2008-11-26

China's Agrarian Revolution - Beware of Radical Change

John A. Donaldson & Forrest Q. Zhang
The Straits Times, Singapore
Nov 24, 2008
http://www.straitstimes.com/Review/Others/STIStory_306007.html

Both writers are assistant professors in the School of Social Sciences, Singapore Management University. They recently carried out extensive fieldwork on agricultural land reforms in rural areas of Yunnan and Shandong in China.

A REVOLUTION in China's agriculture is under way. You would know that if you have been reading recent news reports. But this revolution actually started well before the decisions that emerged last month from meetings of the Chinese Communist Party.

Those decisions received a great deal of attention from China watchers. Many anticipated even before the decisions were made that the government would allow tacit privatisation of land or at least permit China's farmers to sell their land usage rights. Others reported that China was allowing farmers for the first time to lease their land to others, which should allow them to secure loans on their land. Many saw the anticipated increase in the scale of agricultural production as a way of modernising the Chinese countryside. They joined a growing chorus urging China to liberalise land ownership for the sake of increasing production and pulling hundreds of millions of peasants into the more prosperous urban economy.

All these views are based on misunderstandings of China's situation. In fact, the reforms that were preliminarily announced last month will not fundamentally alter the collective land ownership system that has been in place for about three decades.

To be sure, party documents have emphasised several issues that the new steps are designed to address, including the minuscule scale of production that occurs on tiny plots of land, as well as the lack of commercialisation of China's agricultural products. Some have concluded from this that China's leadership was considering allowing farmers to sell their land rights. However, the policies that were released by the party heralded no new approach to land ownership. China's central government has re-committed itself to closing the income gap between rural and urban areas, but it has pledged to do so under the current system of land ownership.

Indeed, Chinese farmers have for years been able to transfer land usage rights and increase the scale of production. Agricultural production has already been commercialised and urban capital has already penetrated China's agricultural system. More importantly, these increases in scale occurred within the current system.

Rental markets are already well established throughout much of the countryside, and have been codified into Chinese law since 2002. Strikingly, the 'new' measures that emerged from the recent party conference were word-for-word the same as the old 2002 law. Even as early as in 2001, rural households in many counties in the relatively wealthy coastal province of Zhejiang, for instance, transferred as much as 60 per cent of land to others. The revolution that many China watchers expect did not begin last month - it began years ago.
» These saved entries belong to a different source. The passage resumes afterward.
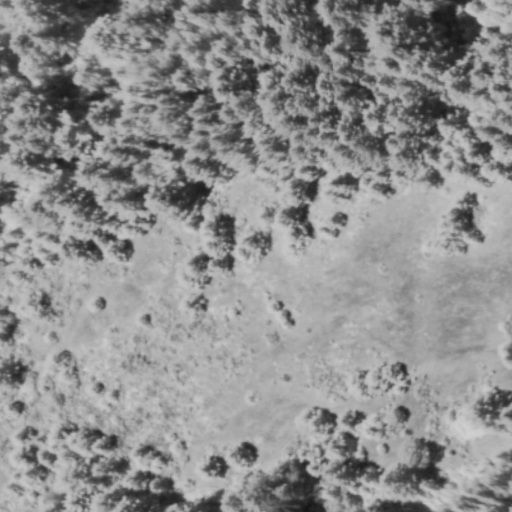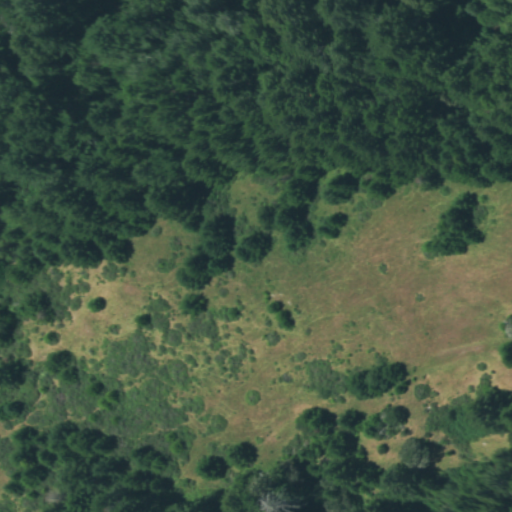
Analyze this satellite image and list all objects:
road: (262, 363)
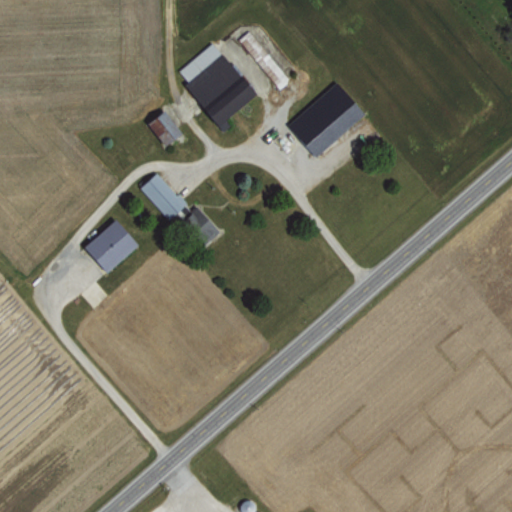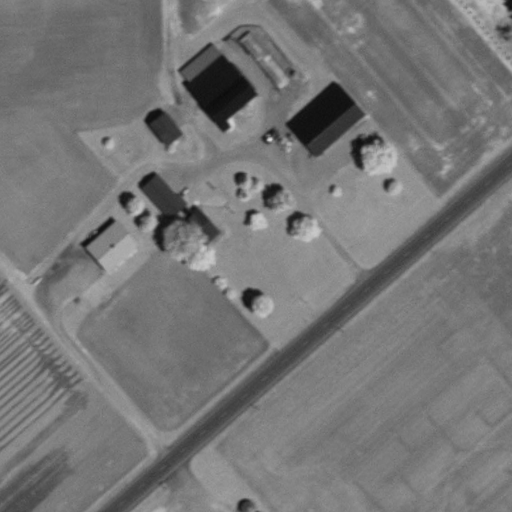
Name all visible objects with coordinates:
building: (262, 58)
building: (212, 82)
building: (323, 118)
building: (161, 126)
road: (113, 194)
building: (159, 194)
building: (106, 245)
road: (311, 335)
road: (181, 485)
road: (184, 508)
Furthermore, according to research we conducted last year in the south-western province of Yunnan and Shandong on China's northern coast, many agricultural products are being produced on an impressive scale. Plantations nearing 10,000 mu (667ha) employing thousands of rural workers are already being formed. The view of China's agriculture as based on subsistence agriculture is outdated. China's agriculture is already shifting to large-scale, specialised, commercialised production.

This scaling up is occurring as rural farmers adopt a variety of roles - from commercial and entrepreneurial farmers, to rural workers with varieties of relationships vis-a-vis agribusiness. And because this increase in scale occurred without farmers abandoning their land or their land rights, they have benefited economically. The scaling up has occurred without the tumultuous upheavals that would likely occur if China chooses to privatise land ownership at this point.

Recent media reports appear to be based on an incorrect assumption that allowing farmers to buy and sell their land would benefit them. In contrast, we fear that allowing the sale (as opposed to the rental) of land usage rights, or any moves to otherwise privatise China's land ownership, would likely return China to the days of relatively large land-holdings and massive numbers of landless farmers.

If the current system were changed, it would make it easier for rapacious officials and business people to obtain land from peasants. It will probably not increase the productivity of agriculture, and enhance the efficiency of production only by slashing surplus labour and cutting off millions of farmers from their main source of income. Poor farmers are not likely to obtain much financing by using their meagre plots as collateral. Indeed, such financing would allow banks to foreclose on farmers during inevitable downturns.

China's current land ownership system has proven to be not only adaptable, but also conducive to the development of rural markets and agricultural modernisation. Eliminating land usage rights, or allowing the sale of such rights, will reduce the political power of farmers vis-a-vis other powerful actors, and add to landlessness in China.